Article =
═══

YugabyteDB Grafana Dashboard

To import the YugabyteDB Grafana dashboard, please see this Grafana documentation link.

This dashboard was tested with Grafana v6.0.0 and v7.0.3.

Best Practice:

In cases where YugabyteDB is being manually deployed, please specify a unique value for the flag --metric_node_name for each server in order to see distinct graphs.
This dashboard uses the label node_prefix to separate multiple YugabyteDB clusters. Creating individual scrape jobs for each cluster will allow the graphs to be separated cleanly.

Prometheus configuration

Here is a sample Prometheus configuration with required relabel configurations.

Make sure you replace the IP addresses with correct IP addresses of the machines where YB-Master and YB-TServer services are running.

Replace cluster-1 with a desired identifier for the particular cluster.

yaml

global:
  scrape_interval:     5s # Set the scrape interval to every 5 seconds. Default is every 1 minute.
  evaluation_interval: 5s # Evaluate rules every 5 seconds. The default is every 1 minute.
  # scrape_timeout is set to the global default (10s).

# YugaByte DB configuration to scrape Prometheus time-series metrics
scrape_configs:
  - job_name: "yugabytedb-cluster-1"
    metrics_path: /prometheus-metrics
    relabel_configs:
      - target_label: "node_prefix"
        replacement: "cluster-1"
    metric_relabel_configs:
      # Save the name of the metric so we can group_by since we cannot by __name__ directly...
      - source_labels: ["__name__"]
        regex: "(.*)"
        target_label: "saved_name"
        replacement: "$1"
      # The following basically retrofit the handler_latency_* metrics to label format.
      - source_labels: ["__name__"]
        regex: "handler_latency_(yb_[^_]*)_([^_]*)_([^_]*)(.*)"

═══

Data extract =
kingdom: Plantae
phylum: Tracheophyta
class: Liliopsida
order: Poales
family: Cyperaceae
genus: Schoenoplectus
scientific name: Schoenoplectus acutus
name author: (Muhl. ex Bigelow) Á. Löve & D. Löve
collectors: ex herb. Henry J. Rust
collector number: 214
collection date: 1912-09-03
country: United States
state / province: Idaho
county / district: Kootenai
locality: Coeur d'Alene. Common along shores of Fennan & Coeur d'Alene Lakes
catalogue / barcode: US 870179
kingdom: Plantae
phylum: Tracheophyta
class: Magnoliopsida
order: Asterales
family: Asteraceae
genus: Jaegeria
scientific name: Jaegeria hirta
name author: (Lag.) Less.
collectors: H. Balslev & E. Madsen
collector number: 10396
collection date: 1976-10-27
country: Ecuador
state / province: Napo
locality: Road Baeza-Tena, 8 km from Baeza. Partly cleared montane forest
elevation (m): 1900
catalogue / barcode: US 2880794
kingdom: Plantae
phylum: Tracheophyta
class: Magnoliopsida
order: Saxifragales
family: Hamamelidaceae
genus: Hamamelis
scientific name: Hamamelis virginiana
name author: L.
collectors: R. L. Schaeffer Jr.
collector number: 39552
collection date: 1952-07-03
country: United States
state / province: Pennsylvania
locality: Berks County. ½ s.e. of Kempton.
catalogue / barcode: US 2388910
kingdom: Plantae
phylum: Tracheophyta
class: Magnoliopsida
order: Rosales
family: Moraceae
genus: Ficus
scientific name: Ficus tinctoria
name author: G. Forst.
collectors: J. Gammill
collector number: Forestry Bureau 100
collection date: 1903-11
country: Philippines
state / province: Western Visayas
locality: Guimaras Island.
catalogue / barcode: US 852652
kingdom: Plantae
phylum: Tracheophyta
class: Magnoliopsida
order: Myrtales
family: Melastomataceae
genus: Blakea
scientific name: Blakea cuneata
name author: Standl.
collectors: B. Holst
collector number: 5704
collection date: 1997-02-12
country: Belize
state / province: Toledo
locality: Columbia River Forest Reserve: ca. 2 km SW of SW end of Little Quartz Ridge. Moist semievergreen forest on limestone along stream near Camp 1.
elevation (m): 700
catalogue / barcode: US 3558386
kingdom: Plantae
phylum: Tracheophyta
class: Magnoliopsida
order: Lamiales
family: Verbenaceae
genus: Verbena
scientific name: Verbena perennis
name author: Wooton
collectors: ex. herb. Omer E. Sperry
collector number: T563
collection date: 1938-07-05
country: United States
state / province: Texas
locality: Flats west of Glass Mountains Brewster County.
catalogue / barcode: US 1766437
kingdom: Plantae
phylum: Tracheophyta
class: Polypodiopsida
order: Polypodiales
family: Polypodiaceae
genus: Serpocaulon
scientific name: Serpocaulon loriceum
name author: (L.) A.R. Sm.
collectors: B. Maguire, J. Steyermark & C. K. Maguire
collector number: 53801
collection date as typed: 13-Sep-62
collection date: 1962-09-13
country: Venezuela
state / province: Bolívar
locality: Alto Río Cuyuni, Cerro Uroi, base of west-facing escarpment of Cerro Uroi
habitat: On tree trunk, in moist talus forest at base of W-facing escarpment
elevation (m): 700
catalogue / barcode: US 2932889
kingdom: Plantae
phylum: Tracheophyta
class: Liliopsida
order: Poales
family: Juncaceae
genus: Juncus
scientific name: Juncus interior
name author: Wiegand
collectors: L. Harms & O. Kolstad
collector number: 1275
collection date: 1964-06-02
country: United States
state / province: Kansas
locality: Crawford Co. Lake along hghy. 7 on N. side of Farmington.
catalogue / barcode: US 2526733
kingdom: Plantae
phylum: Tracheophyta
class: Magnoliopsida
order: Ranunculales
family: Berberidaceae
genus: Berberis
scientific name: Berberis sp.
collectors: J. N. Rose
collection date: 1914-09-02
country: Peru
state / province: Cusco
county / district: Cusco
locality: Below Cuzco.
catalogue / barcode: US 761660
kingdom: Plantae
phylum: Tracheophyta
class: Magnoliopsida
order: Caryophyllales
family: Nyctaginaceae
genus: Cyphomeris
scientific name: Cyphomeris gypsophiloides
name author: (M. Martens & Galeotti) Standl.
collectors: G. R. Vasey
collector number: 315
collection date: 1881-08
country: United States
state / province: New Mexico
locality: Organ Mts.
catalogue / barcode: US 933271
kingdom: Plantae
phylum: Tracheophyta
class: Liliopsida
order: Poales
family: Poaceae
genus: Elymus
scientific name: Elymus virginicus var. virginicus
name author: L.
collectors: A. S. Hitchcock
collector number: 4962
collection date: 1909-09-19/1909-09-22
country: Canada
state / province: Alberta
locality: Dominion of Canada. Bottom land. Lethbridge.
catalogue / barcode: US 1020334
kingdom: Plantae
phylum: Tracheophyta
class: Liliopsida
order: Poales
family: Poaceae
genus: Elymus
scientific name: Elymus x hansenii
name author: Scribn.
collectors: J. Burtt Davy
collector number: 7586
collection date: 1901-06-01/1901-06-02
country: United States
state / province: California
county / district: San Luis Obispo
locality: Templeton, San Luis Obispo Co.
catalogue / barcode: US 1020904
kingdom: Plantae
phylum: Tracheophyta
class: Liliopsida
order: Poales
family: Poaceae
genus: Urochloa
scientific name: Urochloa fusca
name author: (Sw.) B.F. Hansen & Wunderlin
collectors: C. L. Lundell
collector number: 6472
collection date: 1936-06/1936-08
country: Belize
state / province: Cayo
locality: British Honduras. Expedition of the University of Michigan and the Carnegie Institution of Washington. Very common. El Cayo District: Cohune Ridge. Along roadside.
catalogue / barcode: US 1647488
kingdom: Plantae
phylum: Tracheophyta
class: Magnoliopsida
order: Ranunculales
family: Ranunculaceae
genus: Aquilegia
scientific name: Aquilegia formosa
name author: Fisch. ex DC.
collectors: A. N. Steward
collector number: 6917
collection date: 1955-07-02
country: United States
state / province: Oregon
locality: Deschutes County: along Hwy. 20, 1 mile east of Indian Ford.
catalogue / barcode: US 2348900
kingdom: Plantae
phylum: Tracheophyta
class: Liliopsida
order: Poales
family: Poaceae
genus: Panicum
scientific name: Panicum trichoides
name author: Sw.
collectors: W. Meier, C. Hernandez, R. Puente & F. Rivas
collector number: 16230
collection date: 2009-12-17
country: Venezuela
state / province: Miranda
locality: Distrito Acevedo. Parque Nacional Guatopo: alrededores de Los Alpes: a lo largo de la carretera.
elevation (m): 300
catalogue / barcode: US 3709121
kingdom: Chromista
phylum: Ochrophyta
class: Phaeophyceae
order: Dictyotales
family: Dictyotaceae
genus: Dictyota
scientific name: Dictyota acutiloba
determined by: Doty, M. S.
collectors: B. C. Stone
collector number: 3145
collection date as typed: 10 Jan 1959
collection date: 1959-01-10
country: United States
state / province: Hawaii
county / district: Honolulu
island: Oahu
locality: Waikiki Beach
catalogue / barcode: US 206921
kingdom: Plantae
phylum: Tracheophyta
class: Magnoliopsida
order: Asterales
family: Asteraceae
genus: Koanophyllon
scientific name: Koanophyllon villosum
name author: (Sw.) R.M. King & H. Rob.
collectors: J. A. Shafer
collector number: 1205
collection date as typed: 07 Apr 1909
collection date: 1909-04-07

═══

Carry on the YugabyteDB Grafana dashboard page from the point where it stops.

        target_label: "server_type"
        replacement: "$1"
      - source_labels: ["__name__"]
        regex: "handler_latency_(yb_[^_]*)_([^_]*)_([^_]*)(.*)"
        target_label: "service_type"
        replacement: "$2"
      - source_labels: ["__name__"]
        regex: "handler_latency_(yb_[^_]*)_([^_]*)_([^_]*)(_sum|_count)?"
        target_label: "service_method"
        replacement: "$3"
      - source_labels: ["__name__"]
        regex: "handler_latency_(yb_[^_]*)_([^_]*)_([^_]*)(_sum|_count)?"
        target_label: "__name__"
        replacement: "rpc_latency$4"

    static_configs:
      - targets: ["10.0.0.1:7000", "10.0.0.2:7000", "10.0.0.3:7000"]
        labels:
          group: "yb-master"
          export_type: "master_export"

      - targets: ["10.0.0.101:9000", "10.0.0.102:9000", "10.0.0.103:9000"]
        labels:
          group: "yb-tserver"
          export_type: "tserver_export"

      - targets: ["10.0.0.101:12000", "10.0.0.102:12000", "10.0.0.103:12000"]
        labels:
          group: "ycql"
          export_type: "cql_export"

      - targets: ["10.0.0.101:13000", "10.0.0.102:13000", "10.0.0.103:13000"]
        labels:
          group: "ysql"
          export_type: "ysql_export"

      - targets: ["10.0.0.101:11000", "10.0.0.102:11000", "10.0.0.103:11000"]
        labels:
          group: "yedis"
          export_type: "redis_export"